SALT LAKE CITY — A bill that would create seminars to train parents on bullying, Internet safety and suicide prevention cleared a major hurdle Monday, passing the Utah House by a 61-11 vote.
The bill, sponsored by Rep. Steven Eliason, R-Sandy, seeks to combat the high rate of youth suicide in Utah by providing information and training for parents to identify warning signs exhibited by their children.
Suicide is currently the second leading cause of death among Utah's teens, a sobering reality that Eliason described as a "silent epidemic."
"This topic is more than sad, it's worse than tragic, but it's preventable," he said. "This is one small step to help our children who so desperately need our help."
Under the terms of HB298, school districts would be encouraged, but not required, to hold an annual seminar for parents on the topics of substance abuse, Internet safety, bullying and suicide prevention.
The State Office of Education, which has endorsed the bill, would oversee the seminars and report back to the Legislature on the efficacy of the program, as well as prepare and provide a curriculum and resources for school districts.
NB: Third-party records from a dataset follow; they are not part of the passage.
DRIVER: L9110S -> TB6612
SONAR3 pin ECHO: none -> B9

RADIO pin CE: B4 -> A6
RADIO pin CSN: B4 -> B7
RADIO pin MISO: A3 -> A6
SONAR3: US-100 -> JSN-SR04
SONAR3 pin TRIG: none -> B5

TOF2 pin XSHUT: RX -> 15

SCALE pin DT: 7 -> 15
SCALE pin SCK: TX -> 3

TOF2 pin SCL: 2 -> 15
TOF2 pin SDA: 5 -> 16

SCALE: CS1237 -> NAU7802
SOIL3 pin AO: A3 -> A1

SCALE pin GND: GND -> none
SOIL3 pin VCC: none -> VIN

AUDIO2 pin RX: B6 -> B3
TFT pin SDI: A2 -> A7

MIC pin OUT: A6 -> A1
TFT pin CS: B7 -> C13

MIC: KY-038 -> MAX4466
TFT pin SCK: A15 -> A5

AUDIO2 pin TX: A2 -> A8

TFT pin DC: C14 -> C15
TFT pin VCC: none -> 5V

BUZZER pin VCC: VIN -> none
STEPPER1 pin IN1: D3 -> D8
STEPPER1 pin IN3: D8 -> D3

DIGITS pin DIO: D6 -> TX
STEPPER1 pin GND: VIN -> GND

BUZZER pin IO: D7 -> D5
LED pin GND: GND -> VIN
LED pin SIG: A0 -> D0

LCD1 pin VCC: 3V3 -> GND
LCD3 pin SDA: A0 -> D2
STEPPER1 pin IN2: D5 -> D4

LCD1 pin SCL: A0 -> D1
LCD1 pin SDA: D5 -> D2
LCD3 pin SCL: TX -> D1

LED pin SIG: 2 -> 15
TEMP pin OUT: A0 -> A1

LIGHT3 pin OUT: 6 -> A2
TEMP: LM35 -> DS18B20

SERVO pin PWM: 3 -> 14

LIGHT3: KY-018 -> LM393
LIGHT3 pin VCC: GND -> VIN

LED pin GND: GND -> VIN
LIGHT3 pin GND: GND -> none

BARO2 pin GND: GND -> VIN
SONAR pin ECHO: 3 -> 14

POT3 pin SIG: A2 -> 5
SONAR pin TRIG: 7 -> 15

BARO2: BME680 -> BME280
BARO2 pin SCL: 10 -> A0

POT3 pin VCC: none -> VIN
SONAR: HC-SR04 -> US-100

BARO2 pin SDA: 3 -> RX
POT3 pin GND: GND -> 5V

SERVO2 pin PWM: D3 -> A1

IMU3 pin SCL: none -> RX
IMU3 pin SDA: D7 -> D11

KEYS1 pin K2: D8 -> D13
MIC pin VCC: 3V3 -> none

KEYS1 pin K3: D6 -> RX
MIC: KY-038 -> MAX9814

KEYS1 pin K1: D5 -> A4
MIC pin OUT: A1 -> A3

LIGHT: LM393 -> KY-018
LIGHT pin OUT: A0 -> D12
School districts would also be able to incorporate materials and services provided by community advocacy organizations, Eliason said, which would lessen the financial and logistical burden of holding the seminars.
Several lawmakers stood to speak in support of the bill, including Rep. Edward Redd, R-Logan, who said he's seen firsthand the effects of bullying and suicide in his role as deputy medical examiner for the Cache County coroner.
"I think this is a good step to help parents learn what bullying is and really develop some skills to help their students not participate in it," Redd said.
Rep. Eric Hutchings, R-Kearns, who last year sponsored legislation aimed at suicide prevention in schools, praised the flexibility in the bill and said the endorsement by the State School Board made voting for the bill an easy decision.
"I'm happy to hear that the educational community is in favor of this," Eric Hutchings said. "It helps make it a no-brainier for me."